Page excerpt
──────

Maatz (Pinole in Nahuatl)
To make this beverage, toasted maize powder was stirred into water. Chile powder was added to spice it up. And elites would substitute cacao powder. The Spaniards reported that water was seldom taken in its pure state.
Zahina (Posolli in Nahuatl)
Uncooked ground maize balls are formed into a solid. These are carried by travelers and mixed with water to make a gruel.
Sacul (Atole in Nahuatl)
Maize that has not been nixtamalized is ground with water until it’s grainy. It’s sweetened with honey and served in bowls. It’s reported to be “rather sandy in texture,” but it keeps well.
Twelve kinds of beer were reported, most of them maize-based. They were drunk before going to sleep and they were considered “the drinks of chiefs.”
Excerpt From Jaguar Rising (p. 26)
THE NEXT MORNING I AWOKE EARLY AND TOLD MY MOTHER I was going for a walk and wanted to be alone. She didn’t even question me while wrapping maize dough nuggets for me to take along. While I waited, Butterfly passed the doorway with a tall jar on her head. Mother untied the leaves and was sprinkling chili powder onto the balls of maize dough when she glanced at me with watery eyes. I took it to mean that she was sorry for my being burdened with the truth that she’d kept from me.
Excerpt From Jaguar Rising (p. 73)
I got my chance when he took me to an old quarry down by the New River. With the ensouling rites just two days away, he needed hearthstones to establish the heart of the house, the place where a spirit would enter. The three stones had to be a certain size and shape for cooking, so we used long-handled axes with wide flats to pull back the weeds, dig out the soil and expose a long section of white stone. The day was hot. Before we began to chop the stone itself, we sat on a ledge, wiped the sweat off our faces and took our keyem—a gruel made by stirring balls of maize dough in water. Mother spiced the dough with honey and chili powder, so I was eager for it.

──────

[Page-level text extractions]

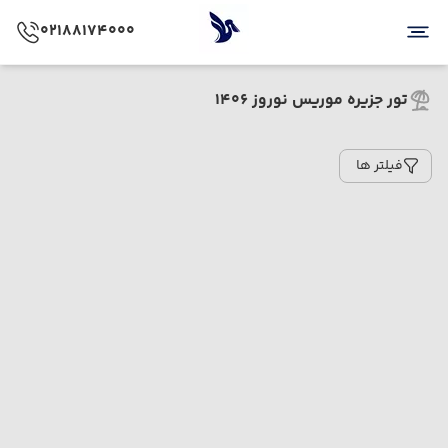
02188174000
تور جزیره موریس نوروز 1406
فیلتر ها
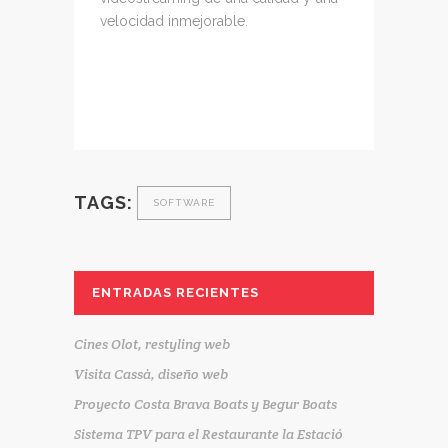
velocidad inmejorable.
TAGS:
SOFTWARE
ENTRADAS RECIENTES
Cines Olot, restyling web
Visita Cassà, diseño web
Proyecto Costa Brava Boats y Begur Boats
Sistema TPV para el Restaurante la Estació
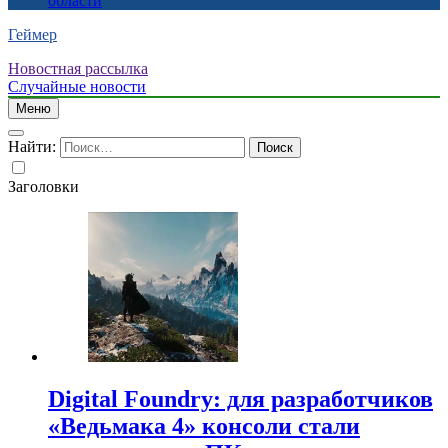
области
Геймер
Новостная рассылка
Случайные новости
Меню
Найти:
Заголовки
Digital Foundry: для разработчиков
«Ведьмака 4» консоли стали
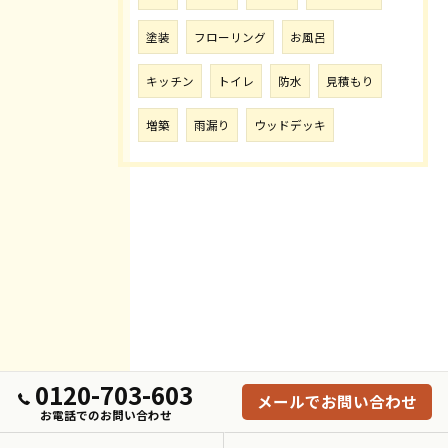
塗装
フローリング
お風呂
キッチン
トイレ
防水
見積もり
増築
雨漏り
ウッドデッキ
0120-703-603
メールでお問い合わせ
お電話でのお問い合わせ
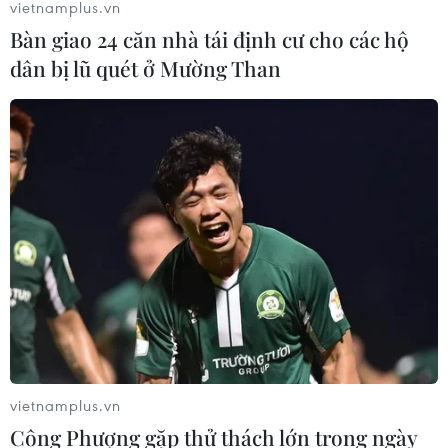
vietnamplus.vn
Bàn giao 24 căn nhà tái định cư cho các hộ
dân bị lũ quét ở Mường Than
vietnamplus.vn
Công Phượng gặp thử thách lớn trong ngày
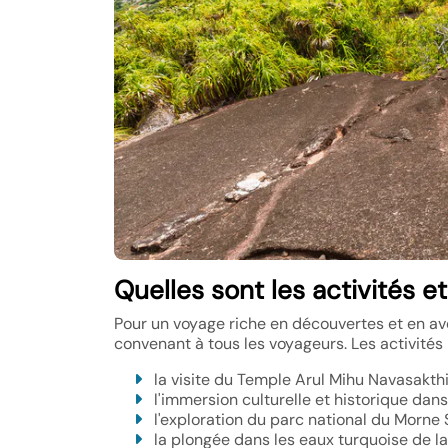
Quelles sont les activités e
Pour un voyage riche en découvertes et en av
convenant à tous les voyageurs. Les activités 
la visite du Temple Arul Mihu Navasakth
l'immersion culturelle et historique dan
l'exploration du parc national du Morne 
la plongée dans les eaux turquoise de l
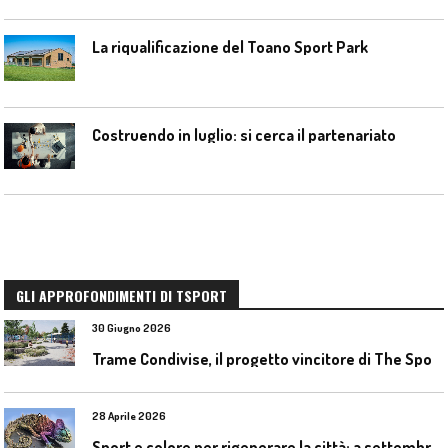
La riqualificazione del Toano Sport Park
Costruendo in luglio: si cerca il partenariato
GLI APPROFONDIMENTI DI TSPORT
30 Giugno 2026
T
rame Condivise, il progetto vincitore di The Sport District per Codroipo
28 Aprile 2026
S
port e colore per rigenerare la città: a settembre il convegno COLORI URBANI al Mapei Stadium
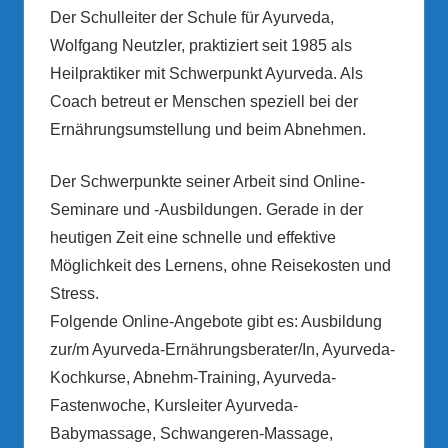
Der Schulleiter der Schule für Ayurveda,
Wolfgang Neutzler, praktiziert seit 1985 als
Heilpraktiker mit Schwerpunkt Ayurveda. Als
Coach betreut er Menschen speziell bei der
Ernährungsumstellung und beim Abnehmen.
Der Schwerpunkte seiner Arbeit sind Online-
Seminare und -Ausbildungen. Gerade in der
heutigen Zeit eine schnelle und effektive
Möglichkeit des Lernens, ohne Reisekosten und
Stress.
Folgende Online-Angebote gibt es: Ausbildung
zur/m Ayurveda-Ernährungsberater/In, Ayurveda-
Kochkurse, Abnehm-Training, Ayurveda-
Fastenwoche, Kursleiter Ayurveda-
Babymassage, Schwangeren-Massage,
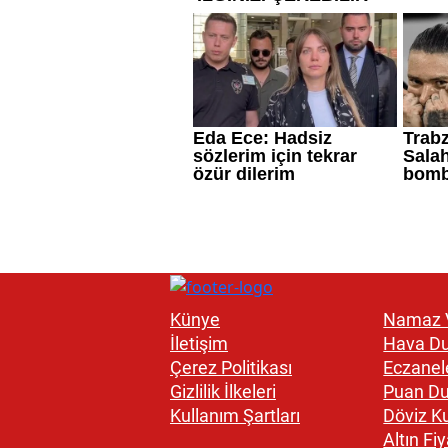
Künye
Namaz V
İletişim
Hava D
Çerez Politikası
Eczanel
Gizlilik İlkeleri
Puan D
Kullanım Şartları
Döviz Ku
Altın Fiy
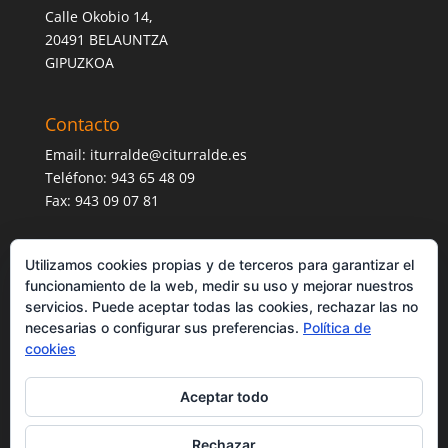
Calle Okobio 14,
20491 BELAUNTZA
GIPUZKOA
Contacto
Email:
iturralde@citurralde.es
Teléfono: 943 65 48 09
Fax: 943 09 07 81
Utilizamos cookies propias y de terceros para garantizar el
funcionamiento de la web, medir su uso y mejorar nuestros
servicios. Puede aceptar todas las cookies, rechazar las no
necesarias o configurar sus preferencias.
Política de
cookies
Aceptar todo
Rechazar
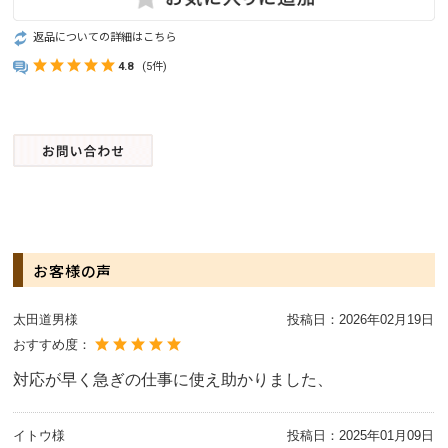
返品についての詳細はこちら
4.8
(5件)
お客様の声
太田道男様
投稿日：
2026年02月19日
おすすめ度：
対応が早く急ぎの仕事に使え助かりました、
イトウ様
投稿日：
2025年01月09日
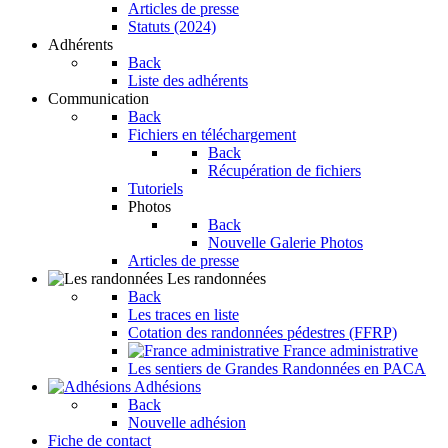
Articles de presse
Statuts (2024)
Adhérents
Back
Liste des adhérents
Communication
Back
Fichiers en téléchargement
Back
Récupération de fichiers
Tutoriels
Photos
Back
Nouvelle Galerie Photos
Articles de presse
Les randonnées
Back
Les traces en liste
Cotation des randonnées pédestres (FFRP)
France administrative
Les sentiers de Grandes Randonnées en PACA
Adhésions
Back
Nouvelle adhésion
Fiche de contact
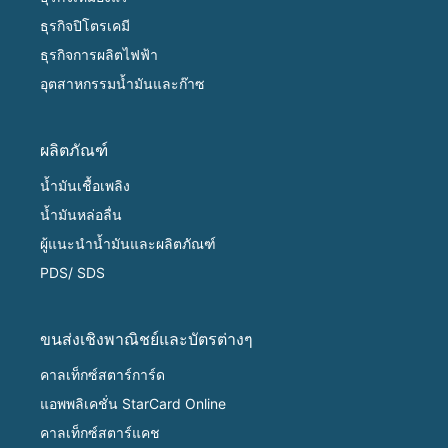
ธุรกิจปิโตรเคมี
ธุรกิจการผลิตไฟฟ้า
อุตสาหกรรมน้ำมันและก๊าซ
ผลิตภัณฑ์
น้ำมันเชื้อเพลิง
น้ำมันหล่อลื่น
ผู้แนะนำน้ำมันและผลิตภัณฑ์
PDS/ SDS
ขนส่งเชิงพาณิชย์และบัตรต่างๆ
คาลเท็กซ์สตาร์การ์ด
แอพพลิเคชั่น StarCard Online
คาลเท็กซ์สตาร์แคช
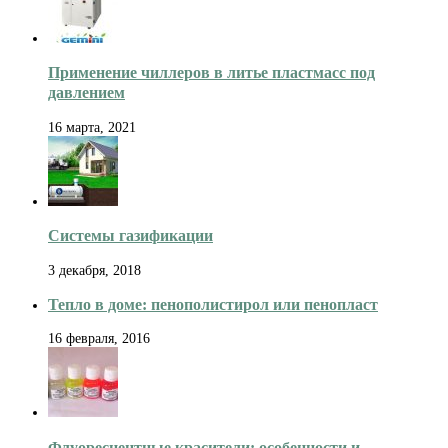
Применение чиллеров в литье пластмасс под
давлением
16 марта, 2021
Системы газификации
3 декабря, 2018
Тепло в доме: пенополистирол или пенопласт
16 февраля, 2016
Флуоресцентные красители: особенности и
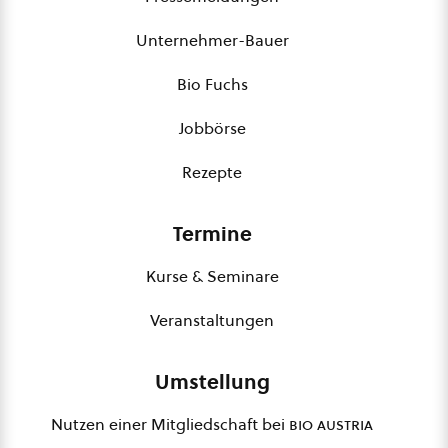
Unternehmer-Bauer
Bio Fuchs
Jobbörse
Rezepte
Termine
Kurse & Seminare
Veranstaltungen
Umstellung
Nutzen einer Mitgliedschaft bei
bio austria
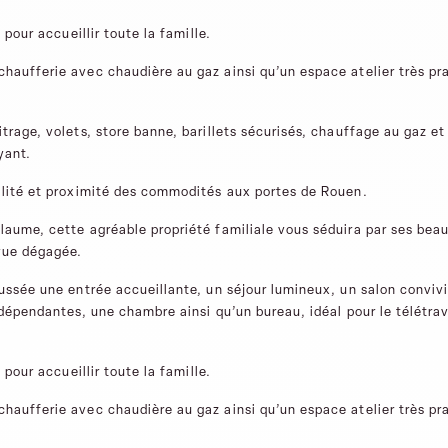
 pour accueillir toute la famille.
haufferie avec chaudière au gaz ainsi qu’un espace atelier très pr
trage, volets, store banne, barillets sécurisés, chauffage au gaz et
yant.
illité et proximité des commodités aux portes de Rouen.
laume, cette agréable propriété familiale vous séduira par ses bea
vue dégagée.
aussée une entrée accueillante, un séjour lumineux, un salon convivi
ndépendantes, une chambre ainsi qu’un bureau, idéal pour le télétrav
 pour accueillir toute la famille.
haufferie avec chaudière au gaz ainsi qu’un espace atelier très pr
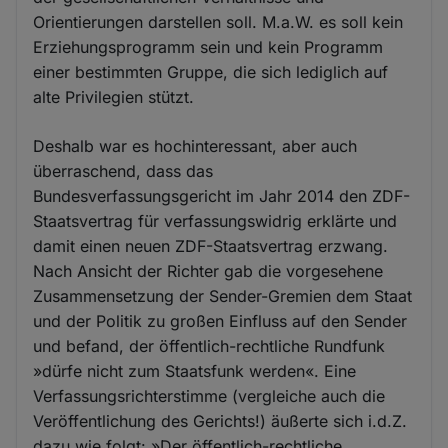
Orientierungen darstellen soll. M.a.W. es soll kein
Erziehungsprogramm sein und kein Programm
einer bestimmten Gruppe, die sich lediglich auf
alte Privilegien stützt.
Deshalb war es hochinteressant, aber auch
überraschend, dass das
Bundesverfassungsgericht im Jahr 2014 den ZDF-
Staatsvertrag für verfassungswidrig erklärte und
damit einen neuen ZDF-Staatsvertrag erzwang.
Nach Ansicht der Richter gab die vorgesehene
Zusammensetzung der Sender-Gremien dem Staat
und der Politik zu großen Einfluss auf den Sender
und befand, der öffentlich-rechtliche Rundfunk
»dürfe nicht zum Staatsfunk werden«. Eine
Verfassungsrichterstimme (vergleiche auch die
Veröffentlichung des Gerichts!) äußerte sich i.d.Z.
dazu wie folgt: »Der öffentlich-rechtliche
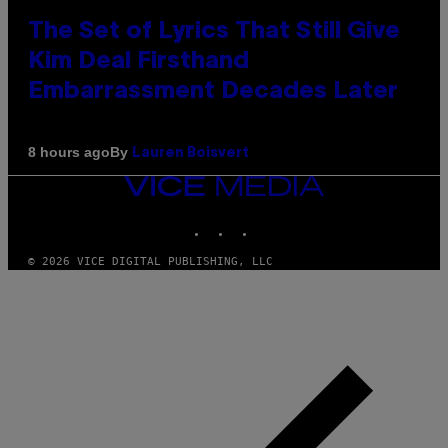
The Set of Lyrics That Still Give
Kim Deal Firsthand
Embarrassment Decades Later
By
8 hours ago
Lauren Boisvert
VICE
MEDIA
INSTAGRAM
TIKTOK
YOUTUBE
© 2026 VICE DIGITAL PUBLISHING, LLC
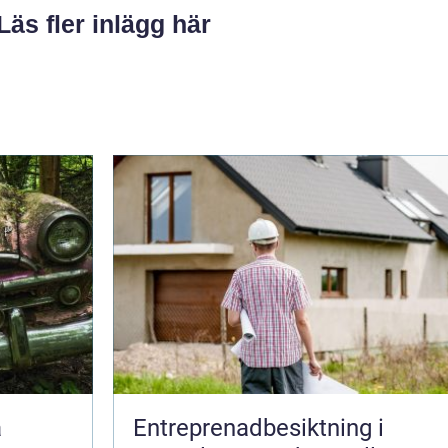
Läs fler inlägg här
Entreprenadbesiktning i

──────

Exercise tasks
1. From the text on maize drinks, reproduce the passage from "Zahina (Posolli in" up to and including "(Atole in Nahuatl)".
2. Answer these questions using the text on maize drinks:
(a) What was added to Maatz to spice it up?
(b) How many kinds of beer were reported?
(c) According to the excerpt from page 73, what is keyem?

Task answers
1.
Zahina (Posolli in Nahuatl)
Uncooked ground maize balls are formed into a solid. These are carried by travelers and mixed with water to make a gruel.
Sacul (Atole in Nahuatl)

2.
(a) Chile powder.
(b) Twelve.
(c) A gruel made by stirring balls of maize dough in water.